The Cirrus exhibit uses trade show materials to detail the climate in which the idea of a parachute on the plane was hatched as well as the process of testing. DeWitt said the trade-show style exhibit worked, showing a different kind of design. "How do you come up with a design that's going to engage people?" he said.
(Interestingly enough, the exhibit does not include a full-size prototype of the plane as originally planned because the company needed it for a trade show. Spooner noted that the sudden change fit perfectly with the show: "That's fine," he said. "That's what Cirrus does -- sell airplanes.")
But two displays of projects by LHB Engineers and Architects show different influences at play. The first revives an old idea -- packaged, pre-cut houses -- in a new-to-America project first developed by Kato Sangyo in Japan. The company is working to adapt the system to U.S. markets. The second, the Piedmont Avenue project, shows how the company worked amid some controversy taking in public input -- community members preferred to see drawings, which were "warmer," Spooner said, while the engineers still needed exact drawings. Both are shown in the exhibit.
People from Duluth's Courage Center tested Vulpine Outerwear's outdoor gear. UMD's Natural Resources Research Institute works with companies on innovative, environmentally friendly uses of northern Minnesota's natural resources, including timber products, clay and peat.
All the processes have a common goal: getting the object to function well, whether it's a sales piece for a paper maker, a canoe or a skateboard ramp.
Art for commerce's sake
Spooner said that while it's early in the exhibit to gauge audience reaction, the trade show material has already provoked one strong negative reaction, from someone who said the material was not art. DeWitt said the theme of commerce and art naturally arises with this kind of exhibit.
For display purposes, not much has changed; canoes and paddles hang just like other visual art.
"This is the same in a way, except these works were made for a specific purpose," Spooner said. "... You can also look at a skateboard park for its sculptural aspects."
He said because the components work off each other in different ways, more thought did go into placement of each piece, and he said since he was working with people not used to exhibits, the whole thing took longer to pull together.
DeWitt and Spooner said one group paying particular attention so far is art students, who see what work in some arts careers is like.
"Gee, what did your folks say when you said you were going into art?" DeWitt said, playing off the major's reputation for poor employment prospects.
From a community standpoint, Spooner said good design is an important aesthetic part of people's lives.

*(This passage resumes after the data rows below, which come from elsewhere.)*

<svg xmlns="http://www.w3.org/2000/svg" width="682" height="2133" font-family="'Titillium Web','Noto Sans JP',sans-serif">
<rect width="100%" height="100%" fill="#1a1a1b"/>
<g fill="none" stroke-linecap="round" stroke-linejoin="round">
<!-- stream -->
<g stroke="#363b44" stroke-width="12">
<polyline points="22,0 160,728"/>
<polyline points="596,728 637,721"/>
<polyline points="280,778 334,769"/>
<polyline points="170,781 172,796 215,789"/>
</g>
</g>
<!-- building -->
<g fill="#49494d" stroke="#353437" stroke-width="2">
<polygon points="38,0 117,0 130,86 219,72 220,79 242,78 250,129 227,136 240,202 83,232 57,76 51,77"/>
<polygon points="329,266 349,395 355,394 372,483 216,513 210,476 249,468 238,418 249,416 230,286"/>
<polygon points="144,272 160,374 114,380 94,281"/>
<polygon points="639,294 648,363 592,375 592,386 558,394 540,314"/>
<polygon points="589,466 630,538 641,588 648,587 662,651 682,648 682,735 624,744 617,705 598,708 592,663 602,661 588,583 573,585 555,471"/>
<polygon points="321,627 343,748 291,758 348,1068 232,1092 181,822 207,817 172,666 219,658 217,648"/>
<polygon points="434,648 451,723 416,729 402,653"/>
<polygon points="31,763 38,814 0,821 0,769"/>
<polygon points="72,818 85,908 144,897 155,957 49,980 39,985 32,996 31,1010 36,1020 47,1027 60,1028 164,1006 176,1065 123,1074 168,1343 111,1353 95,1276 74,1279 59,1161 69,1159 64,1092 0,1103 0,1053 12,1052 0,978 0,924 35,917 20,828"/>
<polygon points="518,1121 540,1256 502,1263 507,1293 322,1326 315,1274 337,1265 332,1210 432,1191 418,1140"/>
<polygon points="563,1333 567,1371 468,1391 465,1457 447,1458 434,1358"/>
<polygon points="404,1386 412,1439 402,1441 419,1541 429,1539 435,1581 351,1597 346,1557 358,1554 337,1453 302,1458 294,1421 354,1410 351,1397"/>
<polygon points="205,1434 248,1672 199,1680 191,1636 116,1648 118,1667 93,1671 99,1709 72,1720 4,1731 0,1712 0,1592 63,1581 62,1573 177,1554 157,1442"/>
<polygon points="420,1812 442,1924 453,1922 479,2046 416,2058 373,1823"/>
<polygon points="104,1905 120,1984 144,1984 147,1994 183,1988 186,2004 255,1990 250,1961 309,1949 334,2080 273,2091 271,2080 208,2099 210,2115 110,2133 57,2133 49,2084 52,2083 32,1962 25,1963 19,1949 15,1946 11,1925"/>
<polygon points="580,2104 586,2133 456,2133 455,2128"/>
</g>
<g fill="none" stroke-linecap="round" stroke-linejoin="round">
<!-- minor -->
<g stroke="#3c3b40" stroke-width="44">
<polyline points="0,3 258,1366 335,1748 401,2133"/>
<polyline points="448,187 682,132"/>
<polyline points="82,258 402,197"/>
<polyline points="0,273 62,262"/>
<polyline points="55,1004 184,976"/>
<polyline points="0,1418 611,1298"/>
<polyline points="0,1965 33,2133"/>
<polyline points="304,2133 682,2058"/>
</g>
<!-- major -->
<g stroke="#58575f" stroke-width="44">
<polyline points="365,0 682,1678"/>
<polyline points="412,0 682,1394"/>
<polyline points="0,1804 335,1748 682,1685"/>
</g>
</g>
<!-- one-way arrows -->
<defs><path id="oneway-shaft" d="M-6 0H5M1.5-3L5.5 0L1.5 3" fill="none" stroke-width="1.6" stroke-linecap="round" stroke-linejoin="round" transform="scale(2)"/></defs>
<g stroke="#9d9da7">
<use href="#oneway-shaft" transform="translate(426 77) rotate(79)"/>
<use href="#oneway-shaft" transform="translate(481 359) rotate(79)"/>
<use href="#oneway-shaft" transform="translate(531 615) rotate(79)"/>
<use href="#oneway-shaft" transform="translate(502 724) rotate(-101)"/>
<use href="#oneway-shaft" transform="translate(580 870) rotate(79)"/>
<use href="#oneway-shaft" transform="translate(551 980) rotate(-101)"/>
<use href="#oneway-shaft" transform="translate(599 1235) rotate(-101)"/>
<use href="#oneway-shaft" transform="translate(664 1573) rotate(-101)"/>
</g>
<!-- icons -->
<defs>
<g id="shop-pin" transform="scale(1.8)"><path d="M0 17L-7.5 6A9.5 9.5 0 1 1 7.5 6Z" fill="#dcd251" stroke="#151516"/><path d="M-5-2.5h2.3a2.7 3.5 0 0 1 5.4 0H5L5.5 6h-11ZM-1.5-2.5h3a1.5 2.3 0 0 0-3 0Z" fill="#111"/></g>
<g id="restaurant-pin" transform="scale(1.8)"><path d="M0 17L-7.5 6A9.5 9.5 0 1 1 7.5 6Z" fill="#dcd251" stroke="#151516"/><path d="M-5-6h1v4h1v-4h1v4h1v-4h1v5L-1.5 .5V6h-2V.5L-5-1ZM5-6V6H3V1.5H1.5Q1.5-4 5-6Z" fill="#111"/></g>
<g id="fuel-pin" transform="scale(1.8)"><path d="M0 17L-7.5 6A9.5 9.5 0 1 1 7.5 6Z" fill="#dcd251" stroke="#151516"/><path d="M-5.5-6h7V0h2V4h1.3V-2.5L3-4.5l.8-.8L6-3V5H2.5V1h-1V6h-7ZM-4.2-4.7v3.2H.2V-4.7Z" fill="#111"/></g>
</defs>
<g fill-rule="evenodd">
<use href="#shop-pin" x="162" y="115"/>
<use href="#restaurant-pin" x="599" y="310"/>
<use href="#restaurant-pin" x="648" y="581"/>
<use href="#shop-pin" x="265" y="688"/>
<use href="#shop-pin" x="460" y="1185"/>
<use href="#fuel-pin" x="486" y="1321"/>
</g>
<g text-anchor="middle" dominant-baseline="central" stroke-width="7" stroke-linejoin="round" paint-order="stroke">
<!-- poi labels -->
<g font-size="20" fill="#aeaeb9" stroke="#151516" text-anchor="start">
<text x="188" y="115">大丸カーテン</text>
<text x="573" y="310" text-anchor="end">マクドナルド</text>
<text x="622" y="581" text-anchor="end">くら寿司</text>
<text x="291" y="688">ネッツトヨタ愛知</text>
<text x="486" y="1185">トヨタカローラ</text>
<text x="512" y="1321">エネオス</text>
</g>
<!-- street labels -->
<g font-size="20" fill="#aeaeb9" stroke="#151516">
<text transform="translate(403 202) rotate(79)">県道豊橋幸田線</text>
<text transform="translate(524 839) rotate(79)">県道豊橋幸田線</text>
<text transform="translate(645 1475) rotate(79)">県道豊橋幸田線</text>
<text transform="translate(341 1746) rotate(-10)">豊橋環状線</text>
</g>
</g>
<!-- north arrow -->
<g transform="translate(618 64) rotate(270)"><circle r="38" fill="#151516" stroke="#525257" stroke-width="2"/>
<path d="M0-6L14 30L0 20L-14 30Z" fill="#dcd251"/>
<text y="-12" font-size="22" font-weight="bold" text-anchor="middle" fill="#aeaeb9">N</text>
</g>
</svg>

He cited the downtown freeway bypass and Lakewalk structure as an example of "winning" design that enhances community and quality of life. But good design can be invisible.
"I think it's easier to see lack of design than it is good design," he said, noting that while a splattering of conflicting convenience store logos may make one vaguely uncomfortable, good design just blends right in.
The Tweed is pulling it out of the background through March 30.